Saturday, January 29, 2011

Best free show in town ...

... at the moment. My first thought, looking out the kitchen window a while ago, was that the neighbor had decided to burn down the family travel trailer parked in the side yard.

Then I remembered that signs had been pointing lately to an impending fire at the derelict little house on Armory a half block southwest of here --- killing two birds with one stone: getting rid of a hopeless building and providing a training exercise for the Chariton Volunteer Fire Department. And that's what it was.

The firefighters were careful to water down nearby trees, hoping that the end of the house wouldn't end their lives either. But there's nothing left of the old building by now.

This was kind of a neat little house and fairly well maintaned when my late parents bought and moved into this new house at an old location several years ago. I wish I'd had the presence of mind to take a photo of it while it still looked good. There had once been a cobbler's shop in the side yard --- a small stuccoed building with innovative roofline above a raised basement. That was taken down as a nuisance some years ago. Now it's all gone.

The poor old thing had bad luck with owners, including if I'm not mistaken some associations with illegal drugs. Then it was left to just sit and rot until the city acquired it as a public nuisance.

Although you might not think about it, this is actually one of  Chariton's earliest neighborhoods. The first in-town city cemetery was a half block northwest on the Columbus School block --- the building there now the third on a site where Chariton's first substantial school was built (the cemetery was moved before the school was built --- we hope).

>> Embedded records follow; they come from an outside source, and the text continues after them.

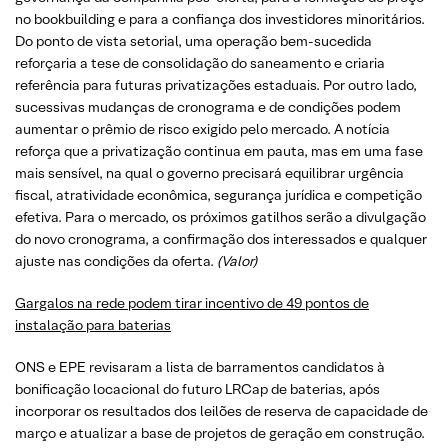
no bookbuilding e para a confiança dos investidores minoritários.
Do ponto de vista setorial, uma operação bem-sucedida
reforçaria a tese de consolidação do saneamento e criaria
referência para futuras privatizações estaduais. Por outro lado,
sucessivas mudanças de cronograma e de condições podem
aumentar o prêmio de risco exigido pelo mercado. A notícia
reforça que a privatização continua em pauta, mas em uma fase
mais sensível, na qual o governo precisará equilibrar urgência
fiscal, atratividade econômica, segurança jurídica e competição
efetiva. Para o mercado, os próximos gatilhos serão a divulgação
do novo cronograma, a confirmação dos interessados e qualquer
ajuste nas condições da oferta.
(Valor)
Gargalos na rede podem tirar incentivo de 49 pontos de
instalação para baterias
ONS e EPE revisaram a lista de barramentos candidatos à
bonificação locacional do futuro LRCap de baterias, após
incorporar os resultados dos leilões de reserva de capacidade de
março e atualizar a base de projetos de geração em construção.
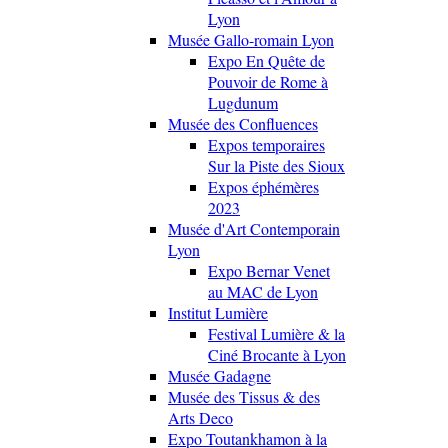
Lyon
Musée Gallo-romain Lyon
Expo En Quête de
Pouvoir de Rome à
Lugdunum
Musée des Confluences
Expos temporaires
Sur la Piste des Sioux
Expos éphémères
2023
Musée d'Art Contemporain
Lyon
Expo Bernar Venet
au MAC de Lyon
Institut Lumière
Festival Lumière & la
Ciné Brocante à Lyon
Musée Gadagne
Musée des Tissus & des
Arts Deco
Expo Toutankhamon à la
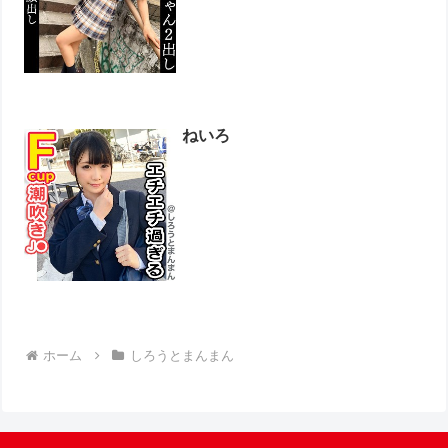
ねいろ
ホーム
しろうとまんまん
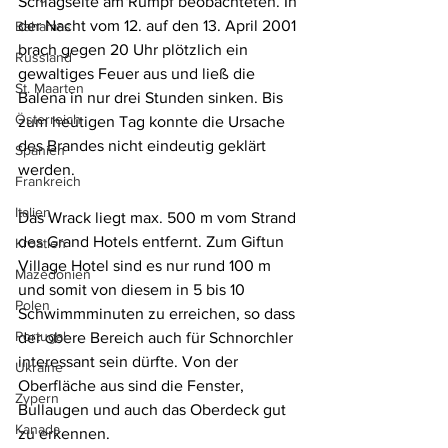
Schlagseite am Rumpf beobachteten. In 
der Nacht vom 12. auf den 13. April 2001 
Bahamas
brach gegen 20 Uhr plötzlich ein 
Russland
gewaltiges Feuer aus und ließ die 
St. Maarten
Balena in nur drei Stunden sinken. Bis 
Österreich
zum heutigen Tag konnte die Ursache 
des Brandes nicht eindeutig geklärt 
Spanien
werden.
Frankreich
Italien
Das Wrack liegt max. 500 m vom Strand 
des Grand Hotels entfernt. Zum Giftun 
Kroatien
Village Hotel sind es nur rund 100 m 
Mazedonien
und somit von diesem in 5 bis 10 
Polen
Schwimmminuten zu erreichen, so dass 
Portugal
der obere Bereich auch für Schnorchler 
interessant sein dürfte. Von der 
Ukraine
Oberfläche aus sind die Fenster, 
Zypern
Bullaugen und auch das Oberdeck gut 
Kanada
zu erkennen.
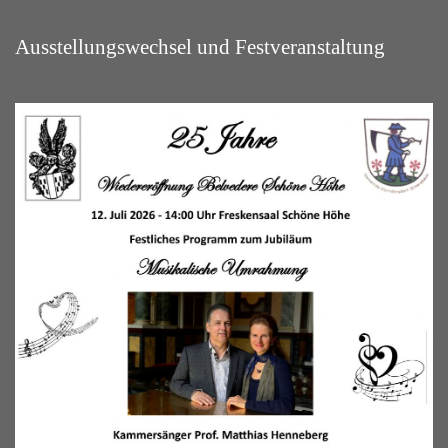
Ausstellungswechsel und Festveranstaltung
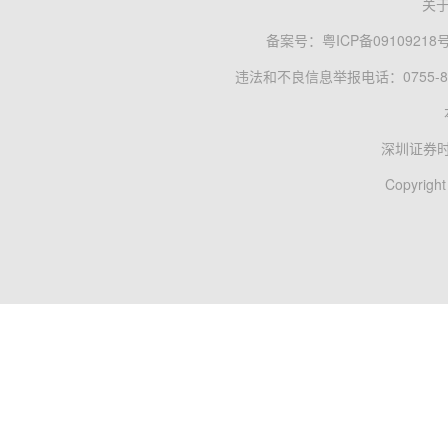
关
备案号：
粤ICP备09109218
违法和不良信息举报电话：0755-83
深圳证券
Copyright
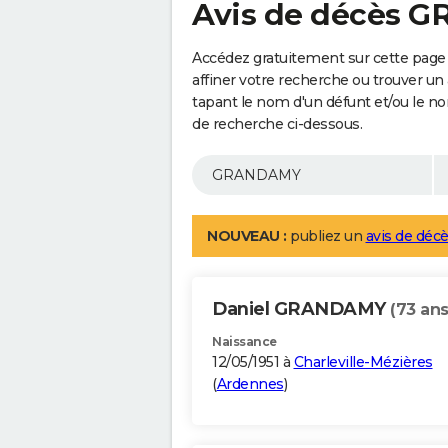
Avis de décès 
Accédez gratuitement sur cette pag
affiner votre recherche ou trouver un
tapant le nom d'un défunt et/ou le 
de recherche ci-dessous.
NOUVEAU :
publiez un
avis de décè
Daniel GRANDAMY
(73 ans
Naissance
12/05/1951 à
Charleville-Mézières
(
Ardennes
)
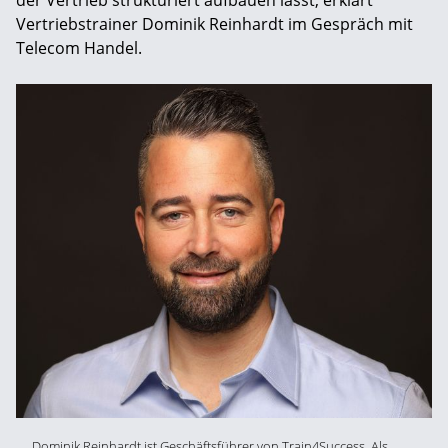
Vertriebstrainer Dominik Reinhardt im Gespräch mit
Telecom Handel.
Dominik Reinhardt ist Geschäftsführer von Train4Success. Als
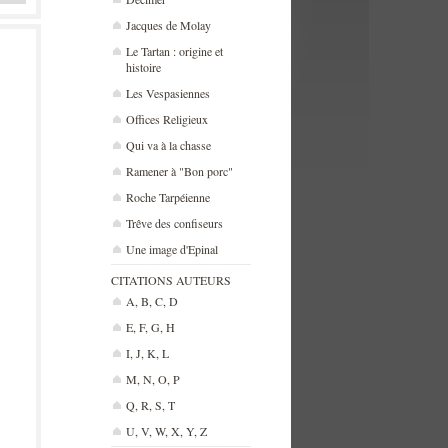
Jacques de Molay
Le Tartan : origine et
histoire
Les Vespasiennes
Offices Religieux
Qui va à la chasse
Ramener à "Bon porc"
Roche Tarpéienne
Trêve des confiseurs
Une image d'Epinal
CITATIONS AUTEURS
A, B, C, D
E, F, G, H
I, J, K, L
M, N, O, P
Q, R, S, T
U, V, W, X, Y, Z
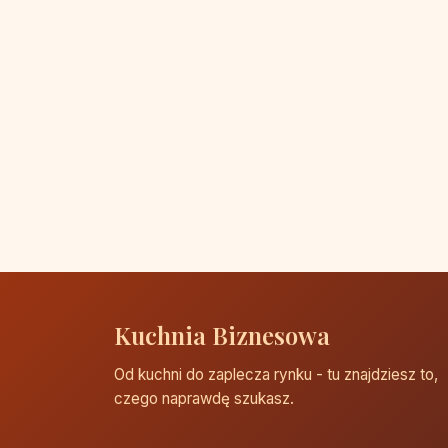
Kuchnia Biznesowa
Od kuchni do zaplecza rynku - tu znajdziesz to,
czego naprawdę szukasz.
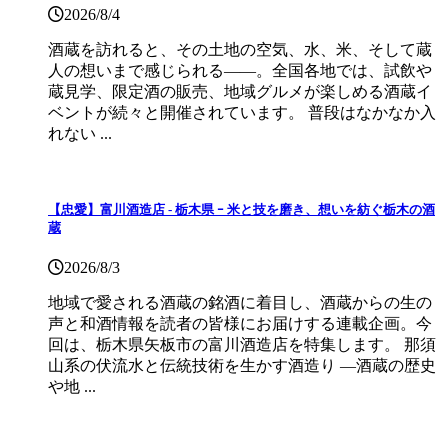
2026/8/4
酒蔵を訪れると、その土地の空気、水、米、そして蔵
人の想いまで感じられる——。全国各地では、試飲や
蔵見学、限定酒の販売、地域グルメが楽しめる酒蔵イ
ベントが続々と開催されています。 普段はなかなか入
れない ...
【忠愛】富川酒造店 ‐ 栃木県 ｰ 米と技を磨き、想いを紡ぐ栃木の酒
蔵
2026/8/3
地域で愛される酒蔵の銘酒に着目し、酒蔵からの生の
声と和酒情報を読者の皆様にお届けする連載企画。今
回は、栃木県矢板市の富川酒造店を特集します。 那須
山系の伏流水と伝統技術を生かす酒造り ―酒蔵の歴史
や地 ...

The neighborhood has been extensively built over within the last thirty years as old houses were torn down and new ones built. When my parents looked at the abstract for this house, they discovered my great-great-grandfather, Jacob Myers, had owned the lot in the 1880s after acquiring a mortgage on it as an investment and then foreclosing.

John Rosa, my uncle several generations removed, owned the little valley to the south where the Woodlawn Apartments now are located, prior to his untimely death from typhoid in 1867. It's not clear if he actually lived there, or just farmed on a small scale, since he also operated a tobacco shop in a log building just north of the current Charitone Hotel.

Whatever the case, another part of the old neighborhood just went up in smoke. A little sad, but inevitable.